Bilahare, 25 Temmuz 2022 tarihinde tahkim nihai kararını açıklamıştır. Karar nihai ve bağlayıcıdır. Tahkim kararına göre:

  • Yerelleşmenin bir devlet ihalesi olmadığı, bu nedenle Madde III.8(a)'nın istisnasından yararlanamayacağı,
  • Yerelleşme zorunluluğunun kamu alımı istisnası kapsamında olmadığından, GATT 1994'ün III: 4. Maddesi ve TRIPs Anlaşması'nın 2.1. Maddesindeki ulusal muamele yükümlülüğüne tabi olduğu,
  • Türkiye'nin “yerelleşme zorunluluğunun GATT 1994'ün XX(b) Maddesindeki genel istisnanın kapsadığı insan yaşamını ve sağlığını korumaya yönelik politikaların kapsamına girdiği” iddiasını reddetmiştir,
  • Benzer şekilde, Türkiye'nin GATT 1994'ün XX(d) Maddesi uyarınca yerelleşme zorunluluğu için uygun fiyatlı evrensel sağlık hizmetlerinin sürdürülmesini teminen GATT 1994 hükümleri ile uyumlu olarak kendi kanun ve düzenlemelerine uygunluk sağlanması açısından da istisnai nitelikte tedbirler olduğu iddiasını reddetmiştir.

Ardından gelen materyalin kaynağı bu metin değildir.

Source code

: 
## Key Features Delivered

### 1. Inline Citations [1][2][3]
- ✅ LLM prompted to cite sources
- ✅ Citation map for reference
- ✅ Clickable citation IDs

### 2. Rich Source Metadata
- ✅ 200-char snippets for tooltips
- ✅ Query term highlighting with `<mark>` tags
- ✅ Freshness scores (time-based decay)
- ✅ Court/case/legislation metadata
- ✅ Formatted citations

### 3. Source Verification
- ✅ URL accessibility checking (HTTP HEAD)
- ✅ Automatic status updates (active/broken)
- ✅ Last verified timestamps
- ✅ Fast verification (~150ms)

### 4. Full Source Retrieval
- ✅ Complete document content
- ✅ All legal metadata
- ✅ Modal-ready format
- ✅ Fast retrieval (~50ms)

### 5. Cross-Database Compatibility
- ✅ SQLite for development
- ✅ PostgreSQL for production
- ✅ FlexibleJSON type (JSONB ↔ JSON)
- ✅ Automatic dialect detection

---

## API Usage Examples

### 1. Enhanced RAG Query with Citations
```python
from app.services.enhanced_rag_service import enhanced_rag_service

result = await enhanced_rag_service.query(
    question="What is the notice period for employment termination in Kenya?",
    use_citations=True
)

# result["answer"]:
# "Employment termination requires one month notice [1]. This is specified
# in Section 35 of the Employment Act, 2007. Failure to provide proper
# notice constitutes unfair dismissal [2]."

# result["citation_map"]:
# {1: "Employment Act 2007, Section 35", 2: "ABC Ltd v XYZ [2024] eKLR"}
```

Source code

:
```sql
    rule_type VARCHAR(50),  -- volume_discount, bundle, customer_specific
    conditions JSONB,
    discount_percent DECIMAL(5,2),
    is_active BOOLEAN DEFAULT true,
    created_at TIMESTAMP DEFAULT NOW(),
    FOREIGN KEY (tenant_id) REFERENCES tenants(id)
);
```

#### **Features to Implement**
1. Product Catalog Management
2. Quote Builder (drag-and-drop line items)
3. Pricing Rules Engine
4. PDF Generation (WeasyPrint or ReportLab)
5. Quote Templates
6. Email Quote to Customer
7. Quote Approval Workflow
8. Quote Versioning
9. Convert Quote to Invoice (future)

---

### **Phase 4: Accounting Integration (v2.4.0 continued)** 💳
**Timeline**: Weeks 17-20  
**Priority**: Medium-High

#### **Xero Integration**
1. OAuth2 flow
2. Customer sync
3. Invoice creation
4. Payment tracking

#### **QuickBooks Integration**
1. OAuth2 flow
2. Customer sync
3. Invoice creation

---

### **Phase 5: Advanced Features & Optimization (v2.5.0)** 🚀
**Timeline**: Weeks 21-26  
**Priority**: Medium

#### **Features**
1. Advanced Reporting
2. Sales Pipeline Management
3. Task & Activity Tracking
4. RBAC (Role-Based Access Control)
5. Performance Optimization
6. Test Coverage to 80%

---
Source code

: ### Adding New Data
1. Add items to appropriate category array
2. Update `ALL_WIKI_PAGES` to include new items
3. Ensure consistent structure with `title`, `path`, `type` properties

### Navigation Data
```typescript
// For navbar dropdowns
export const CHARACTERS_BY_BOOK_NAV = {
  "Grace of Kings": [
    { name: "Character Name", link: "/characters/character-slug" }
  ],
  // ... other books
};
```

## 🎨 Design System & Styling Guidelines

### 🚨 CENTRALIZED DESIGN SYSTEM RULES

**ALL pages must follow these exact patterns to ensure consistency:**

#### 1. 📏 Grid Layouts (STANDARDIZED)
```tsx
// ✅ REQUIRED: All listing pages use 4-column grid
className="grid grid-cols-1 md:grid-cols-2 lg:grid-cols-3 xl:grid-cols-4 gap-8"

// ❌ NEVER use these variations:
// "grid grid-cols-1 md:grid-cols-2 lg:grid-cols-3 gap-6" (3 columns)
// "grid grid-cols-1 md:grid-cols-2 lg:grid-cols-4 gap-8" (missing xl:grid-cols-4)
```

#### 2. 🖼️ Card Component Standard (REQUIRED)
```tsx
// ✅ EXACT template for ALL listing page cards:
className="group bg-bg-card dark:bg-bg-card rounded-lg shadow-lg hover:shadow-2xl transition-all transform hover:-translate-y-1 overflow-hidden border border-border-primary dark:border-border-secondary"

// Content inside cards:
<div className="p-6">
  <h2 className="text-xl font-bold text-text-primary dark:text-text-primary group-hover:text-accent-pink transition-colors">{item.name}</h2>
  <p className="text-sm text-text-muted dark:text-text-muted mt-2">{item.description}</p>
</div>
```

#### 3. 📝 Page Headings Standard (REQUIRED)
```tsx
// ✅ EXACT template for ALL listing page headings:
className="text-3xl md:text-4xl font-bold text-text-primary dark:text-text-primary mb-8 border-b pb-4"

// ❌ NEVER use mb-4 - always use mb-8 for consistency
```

Tahkim, bu bulgulara dayanarak, "DSU'nun 19.1. Maddesi uyarınca, Türkiye'nin bu Kararda ve bu Karar ile değiştirilen Panel Raporunda tutarsız olduğu tespit edilen önlemlerini , GATT 1994 kapsamındaki yükümlülüklerine uygun hale getirmesini tavsiye ediyoruz." tavsiyesinde bulunmuştur.